JEP 211: Elide Deprecation Warnings on Import Statements
Author | Joseph D. Darcy |
Owner | Joe Darcy |
Type | Feature |
Scope | SE |
Status | Closed / Delivered |
Release | 9 |
Component | tools / javac |
Discussion | compiler dash dev at openjdk dot java dot net |
Effort | S |
Duration | M |
Reviewed by | Brian Goetz |
Endorsed by | Brian Goetz |
Created | 2014/05/07 00:45 |
Updated | 2021/03/20 00:37 |
Issue | 8042566 |
Summary
As of Java SE 8, java compilers are required by reasonable interpretations of the Java Language Specification to issue deprecation warnings when a deprecated type is imported by name or when a deprecated member (method, field, nested type) is imported statically. These warnings are uninformative and should not be required. Deprecation warnings at actual uses of deprecated members should remain.
Goals
The goal of this JEP is to facilitate making large code bases clean of
lint warnings. The deprecation warnings on imports cannot be
suppressed using the @SuppressWarnings
annotation, unlike uses of
deprecated members in code. In large code bases like that of the JDK,
deprecated functionality must often be supported for some time and
merely importing a deprecated construct does not justify a warning
message if all the uses of the deprecated construct are intentional
and suppressed.
Non-Goals
It is not a goal of this JEP to actually resolve all the deprecation warnings in the JDK code case. However, that might occur as part of a separate maintenance effort in JDK 9.
Description
From a specification perspective, the needed change is small. In JLS 8 the
section on @Deprecated
states:
A Java compiler must produce a deprecation warning when a type, method, field, or constructor whose declaration is annotated with
@Deprecated
is used (overridden, invoked, or referenced by name) in a construct which is explicitly or implicitly declared, unless:
- The use is within an entity that is itself annotated with the annotation
@Deprecated
; or- The use is within an entity that is annotated to suppress the warning with the annotation
@SuppressWarnings("deprecation")
; or- The use and declaration are both within the same outermost class.

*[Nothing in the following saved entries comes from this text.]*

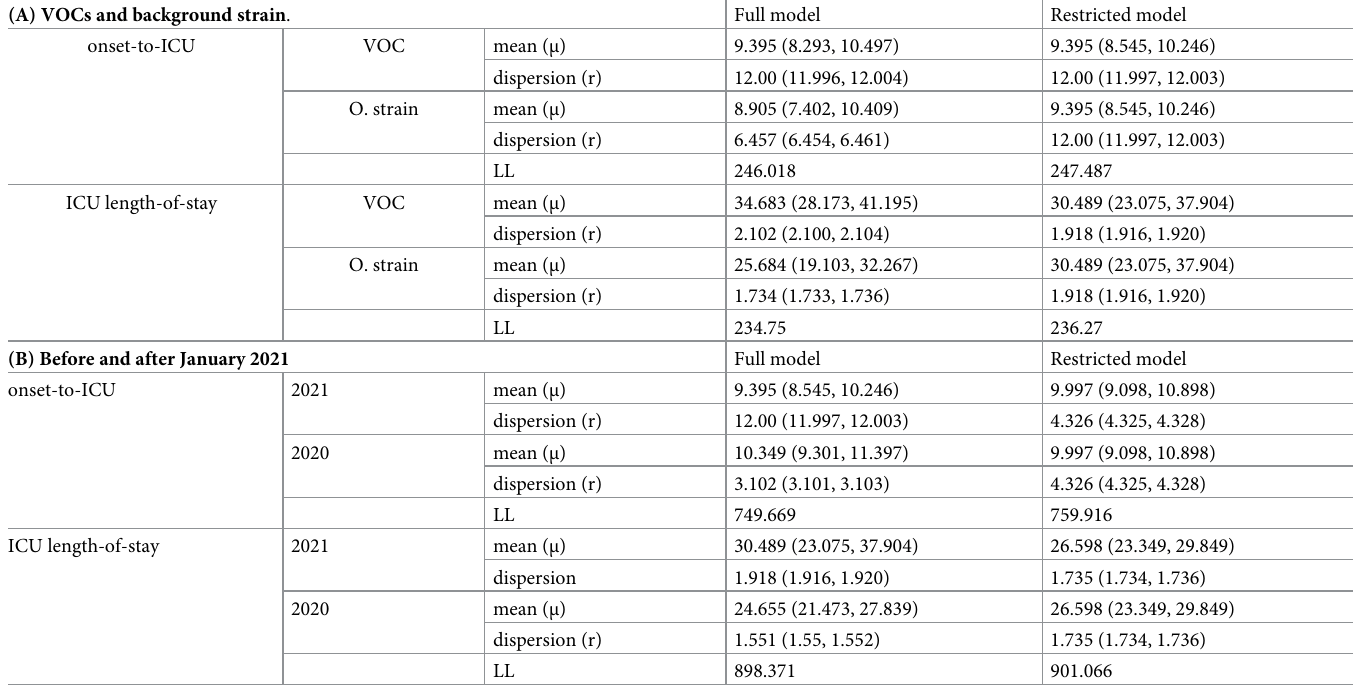
Table 2. Likelihood Ratio Test: Equal distribution of Onset-to-ICU and ICU length-of-stay distributions for (A) VOCs and background strain and (B) before and after January 2021. Entries depict either parameter estimates (and CI) and log likelihood (LL) for each model. (A) VOCs and background strain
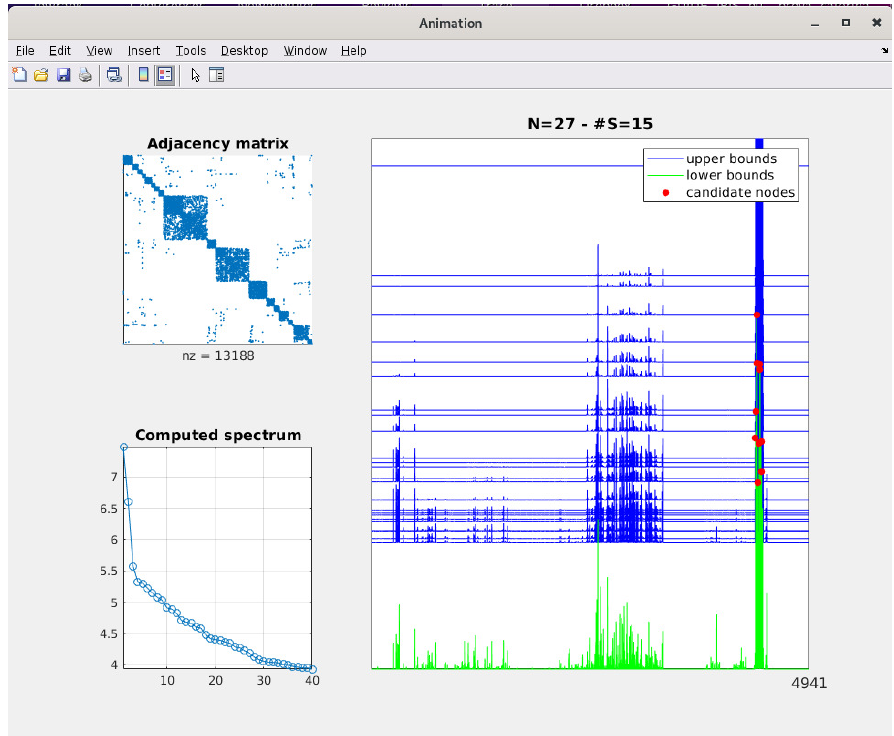
Figure 3. The animation window after the identification of the five most important nodes for the Power network by the hybrid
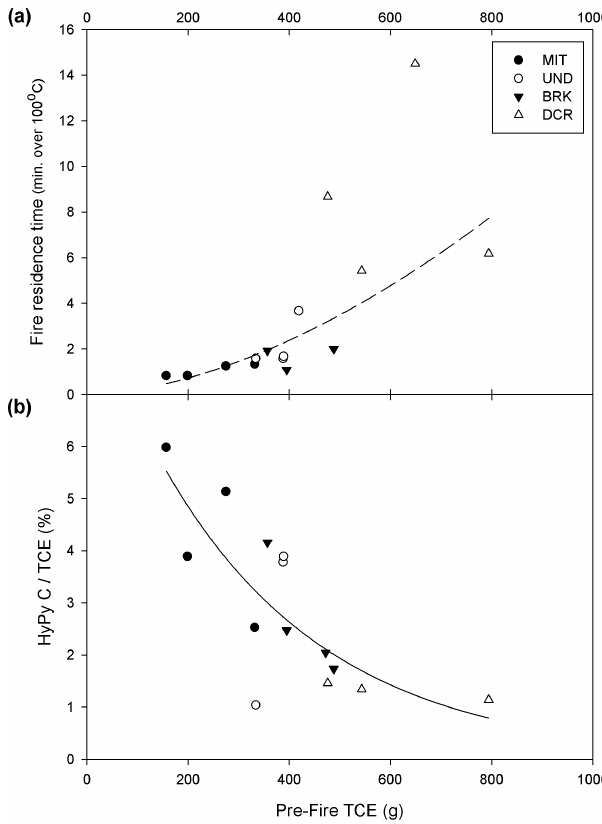
Figure 4. (a) Relationship between total carbon exposed (TCE) and fire residence time. The regression (dashed line) takes the following form: minutes over 100 ◦ C = 8 × 10 − 5 (TCE) 1 . 719 ; r 2 0.66; p < 0.05; BIC (Bayesian information criterion) 3.47; n = 14. (b) Relationship between TCE and the proportion of pyrogenic carbon produced (HyPyC) relative to TCE. The regression (solid black line) takes the following form: HyPyC / TCE (%) = 48.6– 30.9 (TCE) 0 . 066 ; r 2 0.61; p < 0.05; BIC 6.27; n = 14. Different symbols group the individual burning experiments into the different ecosystems shown in Fig. 2; individual data are presented in Table 2.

The specification change would be something like adding another bullet stating the additional exclusion:
- The use is within an
import
statement.
In the javac
reference implementation, there would be a simple check
to skip over import statements when looking for deprecation warnings.
Testing
Normal unit tests should suffice to test this feature. A handful of JCK tests may need to be updated for the changed specification.